Valeriano.

Headword: 
Valeriano.
Principal English Translation: 

a name taken by Nahuas in the post-contact period, such as don Antonio Valeriano, a governor and judge in Azcapotzalco; don Antnio married a niece, doña Bárbara (daughter of don Juan de Tovar), and they had a son Nicolás Valeriano (central Mexico, seventeenth century)
Codex Chimalpahin: Society and Politics in Mexico Tenochtitlan, Tlatelolco, Culhuacan, and Other Nahuatl Altepetl in Central Mexico; The Nahuatl and Spanish Annals and Accounts Collected and Recorded by don Domingo de San Antón Muñón Chimalpahin Quauhtlehuanitzin, eds. and transl. Arthur J. O. Anderson and Susan Schroeder (Norman: University of Oklahoma Press, 1997), vol. 2, 102–103.

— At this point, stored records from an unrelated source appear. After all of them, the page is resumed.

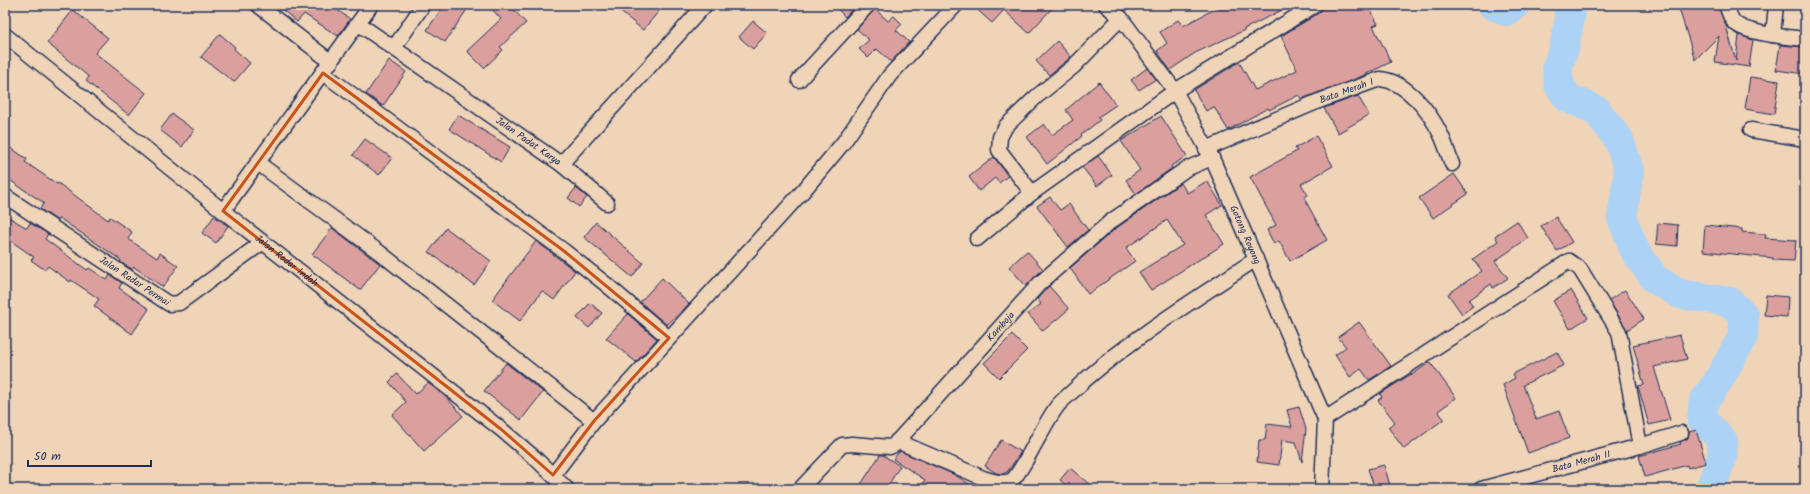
<svg xmlns="http://www.w3.org/2000/svg" width="1810" height="494" viewBox="0 0 1810 494" font-family="Kalam,sans-serif">
  <style>
    .lines { fill: none; stroke-linecap: round; stroke-linejoin: round }
    .river { stroke: #acd2f5; stroke-width: 30 }
    .building { fill: #dba09e; stroke: #1b2f5e }
    .street-casing { stroke: #1b2f5e; stroke-width: 17 }
    .street { stroke: #f0d4b7; stroke-width: 14 }
    .marked { fill: none; stroke: #c95318; stroke-width: 3; stroke-linejoin: round }
    .labels { text-anchor: middle; dominant-baseline: central; stroke-width: 4; stroke-linejoin: round; paint-order: stroke }
    .street-label { font-size: 10px; fill: #1b2f5e; stroke: #f0d4b7 }
  </style>
  <rect width="100%" height="100%" fill="#f0d4b7"/>
  <filter id="ink" filterUnits="userSpaceOnUse"><feTurbulence type="fractalNoise" baseFrequency=".025" numOctaves="2"/><feDisplacementMap in="SourceGraphic" scale="8" xChannelSelector="R" yChannelSelector="G"/><feConvolveMatrix kernelMatrix="1 2 1 2 8 2 1 2 1" color-interpolation-filters="sRGB"/></filter>
  <g filter="url(#ink)">
    <g class="lines">
      <!-- river -->
      <g class="river">
        <polyline points="1493,5 1506,11 1515,5"/>
        <polyline points="1567,5 1570,15 1564,49 1557,67 1559,85 1568,98 1596,110 1619,140 1629,171 1622,218 1635,251 1655,279 1680,294 1730,302 1744,316 1743,336 1718,381 1704,401 1702,419 1723,441 1722,457 1710,489"/>
      </g>
    </g>
    <!-- building -->
    <g class="building">
      <polygon points="277,5 330,5 350,19 338,36 304,14 297,22"/>
      <polygon points="444,5 470,5 445,42 427,30"/>
      <polygon points="488,5 509,5 526,23 500,47 503,50 484,68 467,51 501,19"/>
      <polygon points="612,5 664,5 643,30"/>
      <polygon points="834,5 856,5 845,17"/>
      <polygon points="972,5 1055,5 1029,33 1004,10 992,23"/>
      <polygon points="1222,5 1292,5 1244,29 1245,30 1195,53 1170,70 1157,51 1167,43 1160,32 1178,20 1183,26"/>
      <polygon points="1325,5 1368,5 1378,24 1373,26 1391,62 1358,78 1301,99 1299,95 1269,110 1268,108 1228,130 1214,107 1206,111 1194,90 1239,62 1255,90 1297,70 1281,36 1311,18 1320,12"/>
      <polygon points="1678,5 1718,5 1726,26 1736,61 1739,35 1753,40 1749,67 1715,62 1719,36 1695,60"/>
      <polygon points="875,9 888,21 894,16 902,24 896,30 909,42 891,62 877,49 868,58 859,49 869,40 857,29"/>
      <polygon points="73,10 108,38 95,53 146,93 129,115 86,81 89,77 47,43"/>
      <polygon points="753,21 767,33 753,49 739,37"/>
      <polygon points="220,34 235,47 234,49 250,63 234,82 201,57"/>
      <polygon points="1057,41 1071,57 1049,75 1036,61"/>
      <polygon points="1780,45 1805,47 1805,74 1776,70"/>
      <polygon points="389,60 406,72 383,106 366,94"/>
      <polygon points="1147,68 1156,79 1139,90 1131,80"/>
      <polygon points="1750,77 1779,81 1774,114 1745,109"/>
      <polygon points="1099,82 1116,105 1098,117 1100,120 1081,135 1082,136 1047,164 1027,137 1044,124 1052,135 1073,120 1066,110"/>
      <polygon points="1358,96 1369,115 1338,133 1324,108"/>
      <polygon points="172,114 194,130 182,147 160,130"/>
      <polygon points="458,115 510,147 501,162 449,129"/>
      <polygon points="1161,116 1187,156 1171,166 1172,168 1136,194 1126,180 1140,170 1121,141"/>
      <polygon points="1316,136 1333,166 1301,184 1308,195 1304,198 1327,240 1290,261 1279,241 1274,244 1267,230 1276,225 1250,177 1297,151 1295,148"/>
      <polygon points="365,139 392,158 379,175 353,155"/>
      <polygon points="5,144 27,159 25,162 57,184 58,183 108,220 110,217 132,232 128,239 157,258 160,253 178,266 163,287 134,267 132,269 120,262 121,260 59,218 58,221 40,209 44,203 5,177"/>
      <polygon points="1098,156 1112,175 1097,186 1082,167"/>
      <polygon points="994,157 1008,176 999,183 995,178 979,191 969,177"/>
      <polygon points="1454,174 1468,194 1433,218 1419,198"/>
      <polygon points="1207,181 1222,205 1206,215 1224,244 1151,290 1139,272 1183,245 1167,220 1126,248 1135,261 1088,294 1070,268 1115,229 1181,183 1187,193"/>
      <polygon points="576,188 587,197 579,207 568,198"/>
      <polygon points="1050,197 1060,210 1069,204 1088,230 1068,247 1037,206"/>
      <polygon points="5,215 27,228 30,223 48,234 45,239 87,270 89,268 107,280 110,275 122,283 119,288 149,309 132,334 94,306 99,299 71,280 70,282 48,266 45,270 31,260 34,257 5,237"/>
      <polygon points="214,216 228,226 216,243 202,233"/>
      <polygon points="1556,217 1572,242 1557,251 1541,226"/>
      <polygon points="1517,221 1528,238 1495,261 1508,278 1493,288 1491,284 1469,300 1473,306 1462,314 1448,294 1482,271 1473,259 1498,241 1495,236"/>
      <polygon points="596,222 643,263 632,277 584,237"/>
      <polygon points="1658,223 1678,225 1677,246 1656,244"/>
      <polygon points="1705,225 1742,229 1742,232 1766,234 1765,238 1796,240 1794,261 1773,260 1773,258 1703,251"/>
      <polygon points="332,228 380,264 360,290 312,254"/>
      <polygon points="446,228 491,261 474,285 429,252"/>
      <polygon points="536,241 575,271 554,300 542,291 520,321 492,300"/>
      <polygon points="1027,251 1043,269 1026,286 1009,267"/>
      <polygon points="662,278 689,304 667,325 640,302"/>
      <polygon points="1049,286 1069,309 1043,331 1028,314 1041,304 1037,299"/>
      <polygon points="1571,290 1588,318 1570,329 1553,301"/>
      <polygon points="1625,290 1644,319 1627,330 1609,300"/>
      <polygon points="1766,295 1788,297 1787,317 1764,315"/>
      <polygon points="590,303 602,313 589,328 577,318"/>
      <polygon points="628,314 657,339 636,362 606,338"/>
      <polygon points="1359,322 1391,366 1369,380 1361,369 1350,377 1335,355 1346,347 1338,337"/>
      <polygon points="1012,335 1027,350 999,378 984,363"/>
      <polygon points="1680,335 1687,359 1654,367 1670,420 1649,425 1638,386 1644,385 1633,345"/>
      <polygon points="1557,352 1564,365 1523,385 1536,419 1559,411 1569,438 1528,453 1503,385 1515,378 1513,374"/>
      <polygon points="1430,362 1456,398 1438,411 1444,419 1404,449 1388,427 1395,422 1378,400 1382,397 1380,394 1411,374 1412,375"/>
      <polygon points="506,363 543,392 521,420 484,391"/>
      <polygon points="397,374 416,394 428,383 446,397 463,416 424,451 392,415 406,402 389,382"/>
      <polygon points="1299,407 1306,429 1302,462 1296,442 1282,440 1279,465 1257,462 1259,440 1265,440 1267,424 1292,427 1287,410"/>
      <polygon points="1696,430 1706,463 1688,468 1687,465 1645,477 1639,456 1681,444 1680,442 1688,438 1689,432"/>
      <polygon points="1001,440 1021,452 1008,471 1003,474 996,473 985,466"/>
      <polygon points="900,451 955,475 977,489 920,489 925,480 893,459"/>
      <polygon points="880,455 883,455 900,466 886,489 858,489"/>
      <polygon points="1384,465 1391,489 1375,489 1368,469"/>
      <polygon points="1070,468 1095,489 1071,489 1060,480"/>
    </g>
    <g class="lines">
      <defs>
        <g id="street">
          <polyline points="258,5 331,62"/>
          <path id="s1" d="M 1106,5 L 1121,18 L 1175,91 L 1212,158 L 1325,419 L 1322,489"/>
          <path d="M 1726,5 C 1729,11 1730,20 1736,24 C 1749,34 1788,37 1805,39"/>
          <path id="s2" d="M 359,24 L 561,164 L 705,5"/>
          <path id="s3" d="M 5,35 L 223,211 L 502,430 L 536,459 L 567,489"/>
          <polyline points="1773,35 1776,5"/>
          <polyline points="394,48 423,5"/>
          <polyline points="323,73 564,251 607,285 669,338"/>
          <polyline points="799,80 868,5"/>
          <polyline points="1751,130 1805,139"/>
          <path id="s4" d="M 1206,149 L 1319,101 L 1380,79 C 1406,81 1429,111 1440,133 C 1445,142 1448,154 1452,164"/>
          <polyline points="258,163 379,252 594,421"/>
          <polyline points="561,164 607,203"/>
          <polyline points="1032,193 999,150 1000,137 1006,126 1036,97 1073,67 1121,18"/>
          <path id="s5" d="M 5,196 L 169,304 L 179,303 L 263,242"/>
          <polyline points="223,211 371,5"/>
          <polyline points="977,239 1032,193 1175,91 1315,5"/>
          <polyline points="1325,419 1569,261 1580,269 1619,332 1640,446"/>
          <path d="M 897,441 L 983,478 C 991,480 1001,485 1010,481 C 1021,477 1046,417 1060,403 C 1068,395 1077,388 1085,380 C 1138,334 1198,298 1256,259"/>
          <polyline points="553,475 594,421 804,190 843,143 890,75 956,5"/>
          <path id="s6" d="M 800,489 L 842,445 L 852,444 L 890,447 L 894,445 L 1039,284 L 1110,222 L 1186,169 L 1212,158"/>
          <path id="s7" d="M 1481,489 L 1640,446 L 1681,433"/>
        </g>
      </defs>
      <!-- street casing -->
      <use href="#street" class="street-casing"/>
      <!-- street -->
      <use href="#street" class="street"/>
    </g>
  </g>
  <!-- marked area -->
  <path class="marked" d="M 323,73 L 564,251 L 669,338 L 594,421 L 553,475 L 502,430 L 223,211 Z"/>
  <g class="labels">
    <!-- street labels -->
    <g class="street-label">
      <text stroke="none"><textPath href="#s4" startOffset="152">Bata Merah I</textPath></text>
      <text stroke="none"><textPath href="#s2" startOffset="206">Jalan Padat Karya</textPath></text>
      <text stroke="none"><textPath href="#s1" startOffset="271">Gotong Royong</textPath></text>
      <text stroke="none"><textPath href="#s3" startOffset="361">Jalan Radar Indah</textPath></text>
      <text stroke="none"><textPath href="#s5" startOffset="155">Jalan Radar Permai</textPath></text>
      <text stroke="none"><textPath href="#s6" startOffset="273">Kamboja</textPath></text>
      <text stroke="none"><textPath href="#s7" startOffset="104">Bata Merah II</textPath></text>
    </g>
  </g>
  <!-- margin -->
  <rect width="1810" height="494" fill="none" stroke="#f0d4b7" stroke-width="20"/>
  <rect x="10" y="10" width="1790" height="474" fill="none" stroke="#1b2f5e" stroke-width="1.5" filter="url(#ink)"/>
  <!-- scale -->
  <path d="M28 460v6h123v-6" fill="none" stroke="#1b2f5e" stroke-width="2"/>
  <text x="34" y="460" font-size="12" fill="#1b2f5e" stroke="#f0d4b7" stroke-width="3" paint-order="stroke">50 m</text>
</svg>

Barry D. Sell calls don Antonio Valeriano "the most renowned Nahua Latinist of colonial Mexico"
See Sell's comments in Bartolomé de Alva, A Guide to Confession Large and Small in the Mexican Language, 1634, eds. Barry D. Sell and John Frederick Schwaller, with Lu Ann Homza (Norman: University of Oklahoma Press, 1999), 27, note 58.

Attestations from sources in English: 

auh fiscal. S. Franco. mochiuh. yn Don Antonio valeriano. telpochtli tequicaltitlan chane = don Antonio Valeriano the younger, citizen of Tequicaltitlā, became fiscal at San Francisco (central Mexico, 1608)
Annals of His Time: Don Domingo de San Antón Muñón Chimalpahin Quauhtlehuanitzin, James Lockhart, Susan Schroeder, and Doris Namala, eds. and transl. (Stanford: Stanford University Press, 2006), 172–173.

yn icuac fiscal catca Don Antonio Valleriano yn axcan ye gouor azcaputzalco = when don Antonio Valeriano, now governor of Azcapotzalco, was fiscal (central Mexico, 1613)
Annals of His Time: Don Domingo de San Antón Muñón Chimalpahin Quauhtlehuanitzin, James Lockhart, Susan Schroeder, and Doris Namala, eds. and transl. (Stanford: Stanford University Press, 2006), 254–5.